BEGIN Available records

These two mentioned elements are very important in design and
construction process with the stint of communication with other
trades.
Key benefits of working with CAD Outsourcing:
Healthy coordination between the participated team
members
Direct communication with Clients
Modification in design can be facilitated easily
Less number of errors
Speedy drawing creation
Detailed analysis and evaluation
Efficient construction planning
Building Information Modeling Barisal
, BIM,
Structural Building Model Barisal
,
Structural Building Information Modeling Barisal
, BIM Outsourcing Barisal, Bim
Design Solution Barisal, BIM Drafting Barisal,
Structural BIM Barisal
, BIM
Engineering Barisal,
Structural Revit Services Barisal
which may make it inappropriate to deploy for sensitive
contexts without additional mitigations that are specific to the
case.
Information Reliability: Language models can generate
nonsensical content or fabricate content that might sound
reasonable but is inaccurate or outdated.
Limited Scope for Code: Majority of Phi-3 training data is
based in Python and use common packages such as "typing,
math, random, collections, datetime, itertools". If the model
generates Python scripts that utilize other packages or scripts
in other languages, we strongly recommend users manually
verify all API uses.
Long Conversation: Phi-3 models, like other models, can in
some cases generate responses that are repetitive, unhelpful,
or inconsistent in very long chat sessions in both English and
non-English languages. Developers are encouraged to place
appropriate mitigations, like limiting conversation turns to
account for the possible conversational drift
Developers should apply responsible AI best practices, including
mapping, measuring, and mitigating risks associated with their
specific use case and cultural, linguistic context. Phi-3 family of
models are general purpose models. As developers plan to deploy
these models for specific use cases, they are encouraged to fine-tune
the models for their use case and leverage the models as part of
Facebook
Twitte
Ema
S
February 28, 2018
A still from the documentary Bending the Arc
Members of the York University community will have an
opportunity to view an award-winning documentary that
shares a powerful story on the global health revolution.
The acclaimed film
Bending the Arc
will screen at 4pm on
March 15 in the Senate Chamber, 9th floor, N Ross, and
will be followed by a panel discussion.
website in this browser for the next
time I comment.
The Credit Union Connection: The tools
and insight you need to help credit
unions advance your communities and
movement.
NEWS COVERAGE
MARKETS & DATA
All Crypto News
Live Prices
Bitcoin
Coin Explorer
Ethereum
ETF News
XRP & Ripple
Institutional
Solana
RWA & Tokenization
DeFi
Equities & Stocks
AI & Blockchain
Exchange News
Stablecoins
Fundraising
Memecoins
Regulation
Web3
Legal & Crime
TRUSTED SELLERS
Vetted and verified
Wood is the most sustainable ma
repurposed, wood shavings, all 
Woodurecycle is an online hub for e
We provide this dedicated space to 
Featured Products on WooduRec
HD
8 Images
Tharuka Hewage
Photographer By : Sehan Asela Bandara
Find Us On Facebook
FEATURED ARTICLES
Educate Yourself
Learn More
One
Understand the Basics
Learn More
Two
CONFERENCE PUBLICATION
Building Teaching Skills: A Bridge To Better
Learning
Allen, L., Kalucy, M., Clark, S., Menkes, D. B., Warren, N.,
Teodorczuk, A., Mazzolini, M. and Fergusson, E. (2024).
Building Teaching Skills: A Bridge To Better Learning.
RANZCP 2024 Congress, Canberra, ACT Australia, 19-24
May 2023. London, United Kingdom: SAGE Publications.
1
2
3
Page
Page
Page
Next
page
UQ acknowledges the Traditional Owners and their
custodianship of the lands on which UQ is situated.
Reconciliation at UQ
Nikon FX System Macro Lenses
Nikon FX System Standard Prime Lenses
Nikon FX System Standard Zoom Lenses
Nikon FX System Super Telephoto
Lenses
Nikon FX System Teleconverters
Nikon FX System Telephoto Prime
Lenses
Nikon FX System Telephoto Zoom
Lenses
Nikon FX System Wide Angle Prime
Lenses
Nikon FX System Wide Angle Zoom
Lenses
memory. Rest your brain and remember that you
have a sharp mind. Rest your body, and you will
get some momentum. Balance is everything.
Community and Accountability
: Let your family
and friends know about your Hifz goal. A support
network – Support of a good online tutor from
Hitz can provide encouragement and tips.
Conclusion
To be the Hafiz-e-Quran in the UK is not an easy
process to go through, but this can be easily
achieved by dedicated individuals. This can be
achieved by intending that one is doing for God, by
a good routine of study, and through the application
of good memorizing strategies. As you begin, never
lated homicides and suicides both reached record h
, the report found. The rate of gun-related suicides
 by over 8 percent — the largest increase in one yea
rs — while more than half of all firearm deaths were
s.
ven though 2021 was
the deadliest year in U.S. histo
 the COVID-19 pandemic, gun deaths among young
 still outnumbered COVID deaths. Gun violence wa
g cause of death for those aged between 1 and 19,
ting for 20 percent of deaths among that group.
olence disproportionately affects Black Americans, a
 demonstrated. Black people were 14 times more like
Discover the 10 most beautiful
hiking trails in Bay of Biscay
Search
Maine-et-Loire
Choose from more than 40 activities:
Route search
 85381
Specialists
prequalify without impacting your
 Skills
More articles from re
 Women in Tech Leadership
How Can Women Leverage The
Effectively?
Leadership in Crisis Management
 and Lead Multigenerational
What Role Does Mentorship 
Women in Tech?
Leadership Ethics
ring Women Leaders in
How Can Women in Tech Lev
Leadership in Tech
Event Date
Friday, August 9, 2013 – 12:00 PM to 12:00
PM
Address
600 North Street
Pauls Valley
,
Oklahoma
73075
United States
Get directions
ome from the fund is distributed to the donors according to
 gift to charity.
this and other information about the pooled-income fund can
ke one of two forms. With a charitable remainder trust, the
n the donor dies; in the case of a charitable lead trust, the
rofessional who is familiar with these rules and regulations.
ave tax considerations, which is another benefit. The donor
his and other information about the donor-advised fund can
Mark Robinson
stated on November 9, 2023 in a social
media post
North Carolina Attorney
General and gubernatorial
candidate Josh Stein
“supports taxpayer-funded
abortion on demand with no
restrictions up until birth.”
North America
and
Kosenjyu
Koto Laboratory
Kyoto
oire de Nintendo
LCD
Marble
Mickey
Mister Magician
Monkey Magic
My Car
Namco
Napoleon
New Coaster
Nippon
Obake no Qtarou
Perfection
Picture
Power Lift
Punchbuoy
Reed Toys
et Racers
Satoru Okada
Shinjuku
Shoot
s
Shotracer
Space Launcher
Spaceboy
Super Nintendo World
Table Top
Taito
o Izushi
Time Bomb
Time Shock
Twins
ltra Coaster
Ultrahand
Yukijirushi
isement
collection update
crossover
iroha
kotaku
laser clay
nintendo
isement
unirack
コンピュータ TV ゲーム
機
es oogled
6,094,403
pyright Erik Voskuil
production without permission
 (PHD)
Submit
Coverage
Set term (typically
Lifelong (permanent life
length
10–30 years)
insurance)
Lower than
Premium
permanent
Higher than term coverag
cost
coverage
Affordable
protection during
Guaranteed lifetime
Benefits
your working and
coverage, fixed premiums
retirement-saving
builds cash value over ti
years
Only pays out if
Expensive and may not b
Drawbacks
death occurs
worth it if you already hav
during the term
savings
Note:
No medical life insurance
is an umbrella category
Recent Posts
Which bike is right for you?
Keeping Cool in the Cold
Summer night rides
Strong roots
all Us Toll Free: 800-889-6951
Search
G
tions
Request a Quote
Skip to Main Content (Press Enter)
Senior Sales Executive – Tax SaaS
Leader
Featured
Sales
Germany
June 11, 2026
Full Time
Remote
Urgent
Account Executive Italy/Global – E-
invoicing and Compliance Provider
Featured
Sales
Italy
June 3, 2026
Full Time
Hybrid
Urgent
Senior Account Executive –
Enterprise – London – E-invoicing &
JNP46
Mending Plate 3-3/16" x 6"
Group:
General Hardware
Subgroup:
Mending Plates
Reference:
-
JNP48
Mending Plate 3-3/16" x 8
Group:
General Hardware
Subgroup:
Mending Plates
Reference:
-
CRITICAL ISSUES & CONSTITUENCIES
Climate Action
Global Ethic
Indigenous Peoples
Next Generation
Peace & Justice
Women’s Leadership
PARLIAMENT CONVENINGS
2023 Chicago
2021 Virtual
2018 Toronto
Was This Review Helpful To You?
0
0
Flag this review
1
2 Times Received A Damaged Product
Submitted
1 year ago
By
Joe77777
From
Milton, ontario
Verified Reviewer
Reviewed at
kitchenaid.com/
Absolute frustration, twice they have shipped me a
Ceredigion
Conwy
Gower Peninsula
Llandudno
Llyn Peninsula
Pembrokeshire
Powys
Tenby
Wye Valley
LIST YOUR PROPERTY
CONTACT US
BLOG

END Available records

Work instruction> Say how many lines of the data above have the string "encouraged" in them, and write nothing besides that number.

Answer for this exercise> 2